- Theatrical release poster
- Directed by: Budd Boetticher
- Written by: Burt Kennedy
- Produced by: Budd Boetticher
- Starring: Randolph Scott
- Cinematography: Charles Lawton Jr.
- Edited by: Edwin H. Bryant
- Music by: Mischa Bakaleinikoff (uncredited)
- Color process: Eastman Color
- Production company: Ranown Pictures Corp.
- Distributed by: Columbia Pictures
- Release date: February 16, 1960 (USA);
- Running time: 73 minutes
- Country: United States
- Language: English

= Comanche Station =

1960 film by Budd Boetticher

Comanche Station is a 1960 American CinemaScope Western film directed by Budd Boetticher and starring Randolph Scott. The film was the last of Boetticher's late 1950s Ranown Cycle.

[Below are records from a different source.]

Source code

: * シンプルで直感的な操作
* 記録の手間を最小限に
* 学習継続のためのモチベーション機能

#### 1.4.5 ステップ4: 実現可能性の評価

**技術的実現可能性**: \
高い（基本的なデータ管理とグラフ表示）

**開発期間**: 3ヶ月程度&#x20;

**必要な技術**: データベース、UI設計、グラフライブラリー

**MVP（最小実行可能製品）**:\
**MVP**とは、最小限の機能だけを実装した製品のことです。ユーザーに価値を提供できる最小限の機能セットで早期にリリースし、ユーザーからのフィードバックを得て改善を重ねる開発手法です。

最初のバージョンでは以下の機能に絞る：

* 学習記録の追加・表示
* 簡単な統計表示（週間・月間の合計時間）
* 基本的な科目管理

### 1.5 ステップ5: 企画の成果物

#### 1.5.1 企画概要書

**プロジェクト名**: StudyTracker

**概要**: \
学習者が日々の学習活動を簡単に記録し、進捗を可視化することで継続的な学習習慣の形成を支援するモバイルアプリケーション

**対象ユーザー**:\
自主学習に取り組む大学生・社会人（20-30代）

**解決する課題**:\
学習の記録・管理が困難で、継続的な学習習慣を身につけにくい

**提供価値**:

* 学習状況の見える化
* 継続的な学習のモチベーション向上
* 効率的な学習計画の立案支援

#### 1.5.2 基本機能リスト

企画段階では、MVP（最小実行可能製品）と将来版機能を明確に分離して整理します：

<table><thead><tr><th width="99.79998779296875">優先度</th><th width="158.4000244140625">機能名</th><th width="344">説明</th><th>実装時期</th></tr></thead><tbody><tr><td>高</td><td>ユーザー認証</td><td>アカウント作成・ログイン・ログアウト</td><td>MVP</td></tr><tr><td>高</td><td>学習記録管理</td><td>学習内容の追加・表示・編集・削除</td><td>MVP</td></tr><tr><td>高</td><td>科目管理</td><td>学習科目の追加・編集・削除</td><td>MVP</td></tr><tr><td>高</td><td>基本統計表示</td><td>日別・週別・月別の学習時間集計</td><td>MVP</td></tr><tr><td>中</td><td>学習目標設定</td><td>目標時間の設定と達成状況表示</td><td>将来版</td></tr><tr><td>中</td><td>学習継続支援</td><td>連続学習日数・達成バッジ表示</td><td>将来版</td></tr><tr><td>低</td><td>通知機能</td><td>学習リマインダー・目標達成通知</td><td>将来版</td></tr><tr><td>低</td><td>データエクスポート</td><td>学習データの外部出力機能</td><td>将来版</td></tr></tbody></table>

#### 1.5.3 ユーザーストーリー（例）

It was filmed in the Eastern Sierra area of Central California near Lone Pine, California, not far from the foot of Mount Whitney. The towering granitic boulders known as the Alabama Hills served as the backdrop for the film's opening and closing scenes.

==Plot==
Jefferson Cody, whose wife was captured by Comanches, frees another man's wife and is taking her home. Three outlaws, led by the charming but malevolent Ben Lane, reveal that the woman's husband has offered a $5,000 reward, making the woman, Lordsburg resident Mrs. Lowe, suspicious of Cody's motives in coming to her rescue.

Lane is known to Cody, who helped court-martial him from the army for killing "tame" Indians. The Comanche are on the warpath due to recent scalpings. They kill Frank, one of Lane's men, and make repeated attempts to kill the rest of the party. Lane attaches himself to Cody, intending to make it look like the Comanches/Mohawks killed Cody and to take the reward for himself.

Although her husband did not try to find her himself, the reward for the return of Mrs. Lowe is "dead or alive," so Lane prefers dead so she won't be able to testify against him. He tries to ambush her and Cody, and when partner Dobie refuses to help, Lane shoots him.

In a showdown in the hills, Cody gets the better of Lane. He escorts the woman back home, discovering that her husband is blind. Before he can be paid the $5,000, Cody rides away.

==Production==
It was an original script by Burt Kennedy.

==Home media==
In 2008 a DVD box set of five Budd Boetticher films starring Randolph Scott was released. Along with Comanche Station the set includes Buchanan Rides Alone, Decision at Sundown, Ride Lonesome, and The Tall T.